Status: this preprint is open for discussion and under review for The Cryosphere (TC).

Satellite-Based Extension of the Soil Freezing Curve Paradigm: Detecting Extrinsic Freeze/Thaw Thresholds with SMAP in Mid-Latitudinal Agricultural Fields

Renato Pardo Lara, Andreas Colliander, Erica Tetlock, Jarret Powers, Jaison Thomas Ambadan, and Aaron Berg

Abstract. We present a novel method for surface freeze/thaw (F/T) classification based on L-band brightness temperature (T_B), as measured by the Soil Moisture Active Passive (SMAP) mission, combined with thermodynamic temperature estimates, whether in situ or derived from near real-time model output. Variations in the cryosphere have significant, lasting impacts on physical, biological, and social systems, and act as sensitive indicators of climate change. Remote sensing at microwave frequencies is uniquely suited for monitoring the cryosphere’s spatial and temporal dynamics. Indeed, SMAP was tasked with providing a daily classification of the surface F/T state as one of two primary mission goals. Although surface F/T events are extrinsically driven phenomena, most existing classification algorithms rely on intrinsic thresholds – those derived from single-variable observables – that may not accurately reflect in situ conditions. Meanwhile, soil physicists have long used a robust framework to study the relationship between unfrozen water content and sub-freezing temperature, known as the soil freezing characteristic curve (SFC). These curves, and to a lesser extent their soil thawing characteristic curve (STC) branches, have been well studied in laboratory settings using a variety of instruments and methods. These concepts have not been extended to remote sensing (RS) until now.

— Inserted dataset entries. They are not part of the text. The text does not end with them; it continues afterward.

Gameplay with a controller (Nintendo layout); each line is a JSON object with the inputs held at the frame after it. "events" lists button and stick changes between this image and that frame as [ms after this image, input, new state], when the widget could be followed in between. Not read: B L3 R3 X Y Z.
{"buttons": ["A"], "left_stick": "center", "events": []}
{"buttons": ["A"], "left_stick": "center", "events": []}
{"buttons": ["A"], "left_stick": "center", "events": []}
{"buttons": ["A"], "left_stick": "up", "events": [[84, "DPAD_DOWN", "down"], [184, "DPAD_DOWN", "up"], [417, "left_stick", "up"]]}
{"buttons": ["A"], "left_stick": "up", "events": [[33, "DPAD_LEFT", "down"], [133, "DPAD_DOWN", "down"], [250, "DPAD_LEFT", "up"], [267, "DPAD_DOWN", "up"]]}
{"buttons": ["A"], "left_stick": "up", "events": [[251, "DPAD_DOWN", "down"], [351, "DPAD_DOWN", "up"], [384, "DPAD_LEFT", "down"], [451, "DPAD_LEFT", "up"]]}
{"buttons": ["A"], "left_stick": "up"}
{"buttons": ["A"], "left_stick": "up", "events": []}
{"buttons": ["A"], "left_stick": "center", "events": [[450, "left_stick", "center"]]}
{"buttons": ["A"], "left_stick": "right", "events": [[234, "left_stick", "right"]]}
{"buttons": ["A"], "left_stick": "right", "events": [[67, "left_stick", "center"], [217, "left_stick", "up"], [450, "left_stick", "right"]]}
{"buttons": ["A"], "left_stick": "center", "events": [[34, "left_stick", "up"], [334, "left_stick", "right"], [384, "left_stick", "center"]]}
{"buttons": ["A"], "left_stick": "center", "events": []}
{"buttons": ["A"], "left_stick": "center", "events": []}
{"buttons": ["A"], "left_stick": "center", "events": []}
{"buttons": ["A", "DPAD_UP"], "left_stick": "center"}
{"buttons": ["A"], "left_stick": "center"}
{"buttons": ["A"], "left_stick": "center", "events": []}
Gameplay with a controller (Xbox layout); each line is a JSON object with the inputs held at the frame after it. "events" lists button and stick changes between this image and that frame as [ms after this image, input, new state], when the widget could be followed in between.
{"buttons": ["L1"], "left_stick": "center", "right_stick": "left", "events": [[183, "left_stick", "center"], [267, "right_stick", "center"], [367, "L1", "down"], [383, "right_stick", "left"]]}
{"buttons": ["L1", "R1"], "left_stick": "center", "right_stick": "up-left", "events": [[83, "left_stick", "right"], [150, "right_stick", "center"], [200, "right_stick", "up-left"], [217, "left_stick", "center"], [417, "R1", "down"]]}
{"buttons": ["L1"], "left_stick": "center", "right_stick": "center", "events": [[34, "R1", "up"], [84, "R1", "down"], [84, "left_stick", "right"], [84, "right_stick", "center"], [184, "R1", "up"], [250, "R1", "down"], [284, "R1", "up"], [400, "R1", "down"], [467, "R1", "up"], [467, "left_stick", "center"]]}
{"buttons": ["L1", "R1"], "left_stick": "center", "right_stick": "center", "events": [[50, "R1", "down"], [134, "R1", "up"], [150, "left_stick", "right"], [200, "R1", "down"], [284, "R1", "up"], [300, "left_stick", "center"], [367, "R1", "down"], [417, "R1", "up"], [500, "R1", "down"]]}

The remotely sensed surface freezing characteristic curves (SurFCs) introduced here are the satellite-pixel-scale counterpart to SFCs. SurFCs are constructed with SMAP T_B measurements, which are inversely correlated with water content, along with thermodynamic temperature records at two mid-latitude sites. We used in situ temperature data from SMAP core validation sites near Kenaston, Saskatchewan and Carman, Manitoba, covering a combined total of nine years, alongside modelled temperature estimates from the Goddard Earth Observing System Model, Version 5 Forward Processing product (GEOS-5 FP). SurFCs constructed with in situ soil temperatures showed a structure like that of SFCs, including analogue thawing branches, identified as surface thawing characteristic curves (SurTCs). Lastly, we show SurTCs can serve as a tool for identifying extrinsic thresholds – transition points linked to both the system’s physical state and its external drivers – enhancing the realism and operational accuracy of satellite-based F/T classification. Overall, the proposed T_B^H_min approach improved detection accuracy by 39.4 % compared to the widely used Normalized Polarization Ratio (NPR) method.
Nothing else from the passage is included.